(Stored dataset entries)
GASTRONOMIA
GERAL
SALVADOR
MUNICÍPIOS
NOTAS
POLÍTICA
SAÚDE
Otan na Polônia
--
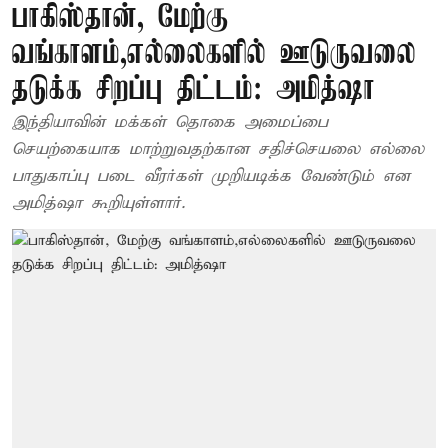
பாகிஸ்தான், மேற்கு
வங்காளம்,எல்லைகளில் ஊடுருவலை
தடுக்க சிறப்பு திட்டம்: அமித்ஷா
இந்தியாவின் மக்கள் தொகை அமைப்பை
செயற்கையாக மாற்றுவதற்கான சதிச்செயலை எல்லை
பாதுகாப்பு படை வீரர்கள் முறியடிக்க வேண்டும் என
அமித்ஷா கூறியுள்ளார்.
...
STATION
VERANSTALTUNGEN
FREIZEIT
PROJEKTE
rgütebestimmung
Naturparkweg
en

Your instructions |
Please output the listing lines from the line with "பாகிஸ்தான், மேற்கு" to the line with "அமித்ஷா கூறியுள்ளார்.", both included, as a Markdown table with the columns Row and Text, giving each line a row number and leaving out blank lines.

Result for this exercise |
| Row | Text |
|---|---|
| 1 | பாகிஸ்தான், மேற்கு |
| 2 | வங்காளம்,எல்லைகளில் ஊடுருவலை |
| 3 | தடுக்க சிறப்பு திட்டம்: அமித்ஷா |
| 4 | இந்தியாவின் மக்கள் தொகை அமைப்பை |
| 5 | செயற்கையாக மாற்றுவதற்கான சதிச்செயலை எல்லை |
| 6 | பாதுகாப்பு படை வீரர்கள் முறியடிக்க வேண்டும் என |
| 7 | அமித்ஷா கூறியுள்ளார். |